Ice Hockey, Sports

Grzelcyk shines, wins tournament MVP in Beanpot win

Junior defenseman Matt Grzelcyk is awarded the Beanpot Tournament's Most Valuable Player Award after he scored in overtime to help the No.4 Boston University men's hockey team defeat Northeastern University 4-3. PHOTO BY JUSTIN HAWK / DAILY FREE PRESS STAFF
Junior defenseman Matt Grzelcyk is awarded the Beanpot Tournament’s Most Valuable Player Award after he scored in overtime to help the No. 4 Boston University men’s hockey team defeat Northeastern University 4-3. PHOTO BY JUSTIN HAWK/DAILY FREE PRESS STAFF

Reality still hadn’t registered with Boston University men’s hockey junior captain Matt Grzelcyk by the time he spoke with the media Monday night at TD Garden.

Less than 30 minutes had passed since the No. 4 Terriers (20-6-5, 13-4-3 Hockey East) clinched their first Beanpot title in six years with a 4-3 overtime triumph over Northeastern University, but Grzelcyk had yet to relish in the long-awaited tournament win.

Ever the focused leader of the Scarlet and White, BU’s veteran blueliner, was still fixated on finishing what his team had already achieved.

“It still hasn’t really set in,” Grzelcyk said. “I was just talking to [senior assistant captain] Evan [Rodrigues] right before, it kind of feels like, ‘Are we going out for the next period?’”

Grzlecyk’s dedication to the game of hockey and his aptitude at leading his teammates out on the ice comes as no surprise to his fellow skaters or his coaches.

Nor did it come as much of a shock that the Charlestown native would be the one to carry his team to Beanpot glory.

Playing under the bright lights of the TD Garden and on the biggest stage of his collegiate career, Grzelcyk rose to the occasion, notching two goals — including the game-winning score in overtime — to spur the Terriers to a thrilling win over the Huskies (15-13-4, 10-8-2 Hockey East).

Grzelcyk’s clutch tallies in the deciding tilt led to his appointment as tournament MVP, BU’s first Beanpot MVP since then-sophomore forward Nick Bonino earned the same moniker during the 2008-09 season.

The junior first lit the lamp at 14:18 in the second period, blasting the puck past NU netminder Clay Witt by way of a slap shot to give the Terriers a 3-1 lead at the time.
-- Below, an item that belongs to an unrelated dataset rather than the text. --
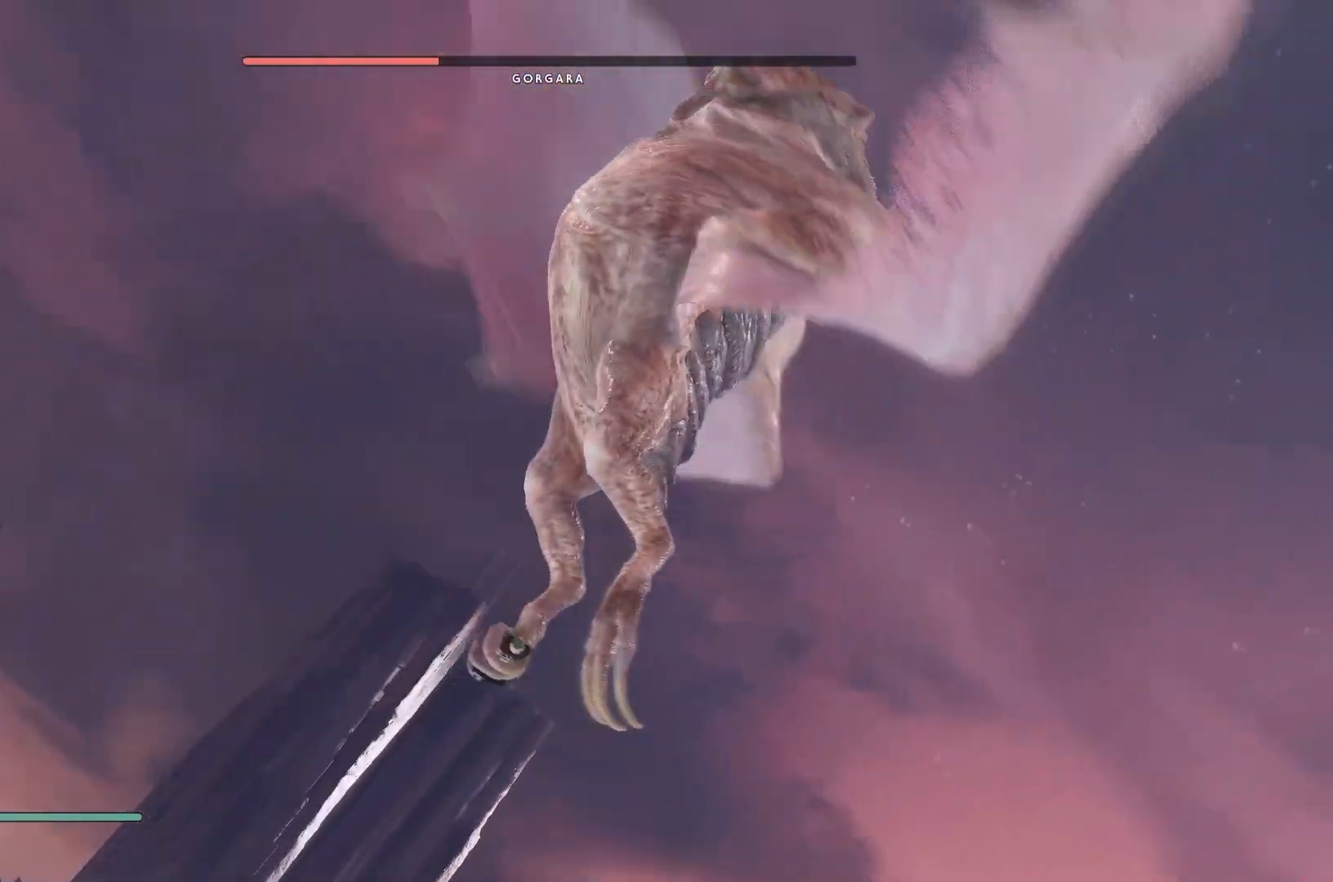
{"buttons": ["L1"], "left_stick": "center", "right_stick": "center", "events": [[17, "right_stick", "up"], [100, "right_stick", "center"]]}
With the Terriers and Huskies embroiled in a 3-3 draw at the end of regulation, Grzelcyk made the only shot of overtime count, uncorking a shot from just outside the left circle that sailed past Witt and into the Northeastern cage just 51 seconds into the extra frame to propel the Terriers to victory.

“Grizzy has been working on his shot an awful lot over the last two years, and I couldn’t be happier for him,” said BU head coach David Quinn. “His two goals were a direct result of an awful lot of hard work.”

Just over a year removed from major shoulder surgery, Grzelcyk has been a spark plug for the Terriers on both offense and defense, orchestrating the top power-play unit in Hockey East (24.8 percent) while also leading a defenseman corps that has helped hold opponents to just 2.29 goals per game, good for fourth in the conference.

While his playmaking ability and his speed might serve as the first things that come to mind when dissecting Grzelcyk’s game, he has quickly morphed himself into the Terrier’s deadliest sniper from the point.

After being held without a goal through BU’s first 23 games of the season, Grzelcyk has found the back of the net seven times over the past eight games, easily surpassing his previous season high of three goals that he achieved in both his freshman and sophomore campaigns.

His contributions to the stat sheet has paid dividends to the Terriers over the years — none more so than Monday night — but Quinn said Grzelcyk’s true value to his team does not lie in his production out on the ice. Rather, it’s the reverence that he seems to draw from everyone who interacts with him.

“Well, number one, he’s a great player. He’s not a great player by accident,” Quinn said. “Like I referred to earlier, he’s improved his shot dramatically because he spends a lot time working on it. But when you’ve got a guy who has been known for being an elite player for a long time, with that type of work ethic and his type of personality … He sets such a great example. He’s as likeable as a kid as you meet.

“You add all of that up, and you get a guy that all his teammates have an awful lot of respect for, the coaching staff has an awful lot of respect for. The trainers, the equipment people, people around campus. That’s what makes him a great leader.”